The drum and bass were ‘kicking ass’ (an expression) at the mid low to low frequencies that shook the concrete foundation and ceiling of my audio den. I was not playing that loud (around 88 dB peak) with the track to achieve that clean wave of low frequencies.

Next, I played another track from the same album, “Jazz Variants” by The O-zone Percussion Group to check how the DAC hold up against a presentation of a much bigger group of musicians and with lots of dynamism and attacks. I was not disappointed because I received similar details, quality and characteristics in the presentation for the musicians here as in smaller group. The listener got to enjoy the space and play, by each musician in the presentation.

The Kassandra 2 SLE was able to afford great spacing among the musicians thus presented a grand soundstage and soundscape for the presentation.

Another note here was that the energy, dynamic and out pouring of wave after waves of low frequencies in the presentation were fullercompare to the other DACs that came my way.

In addition, the Kassandra 2 SLE has given me the impression that it was always in control and has a tight grip over the the entire spectrum of the musical presentation, as if intended by the director or recording engineer, as I discovered from the track, Trittico” of the album HDCD Sampler (RR 53 CD Reference Recordings).

The Damage…

Nowadays, audio components have the price tag like most luxurious items, even approximating a sport car, yacht and so on. I would not debate on the question of whether the Kassandra 2 SLE worth it’s asking price. I have to admit that many would not get the opportunity to find out either.

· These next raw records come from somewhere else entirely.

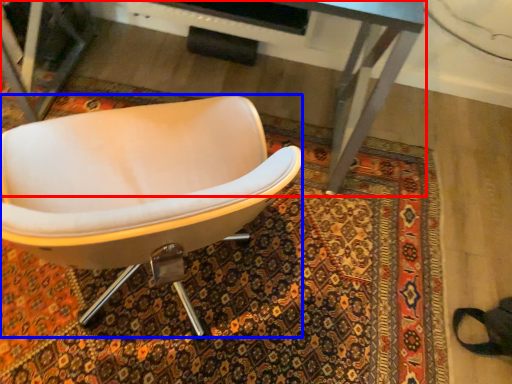
Question: Among these objects, which one is farthest to the camera, desk (highlighted by a red box) or chair (highlighted by a blue box)?

Choices:
 (A) desk
 (B) chair

Answer: (A)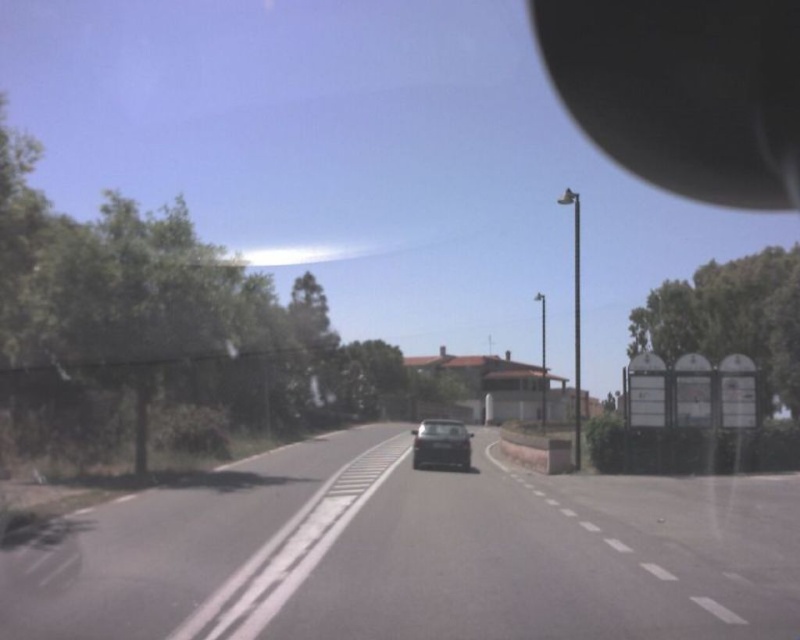
You are driving a car that is 4.5 meters long. You see the black asphalt road at center and the satin black car at center ahead. Can your car fit in the space between them?

The space between the black asphalt road at center and the satin black car at center is 9.39 meters. Since your car is 4.5 meters long, there is enough space to fit your car in that gap.

You are driving a satin black car at center and want to stay in your lane. Based on the scene, which side of the road is the black asphalt road at center located relative to your vehicle?

The black asphalt road at center is positioned on the left side of the satin black car at center, so the road is on the left side of your vehicle.

You are driving a car and want to know if you can safely pass another vehicle ahead. The black rubber view mirror at upper right is attached to the vehicle in front of you, and the satin black car at center is your car. Can you safely pass the vehicle ahead within the next 40 meters?

The distance between the black rubber view mirror at upper right and the satin black car at center is 39.34 meters, which is just under 40 meters. Therefore, you can safely pass the vehicle ahead within the next 40 meters.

I have a number of visiting audiophile that came into my audio den that have agreed with me that the Kassandra 2 SLE was so special that it was comparable in performance with the top analogue sources in my audio system. I could assured you that it was not an easy statement to write and surely not one to digest especially to an “analogue first audiophile”.

Therefore, it brought me great pleasure (and with a humbled heart) to announced that the Kassandra 2 SLE DAC as the Ultimate Digital Component of Analogue Fellowship 2016-2017.

Finally, where is my cheque book? I am KEEPING KASSANDRA 2 SLE DAC!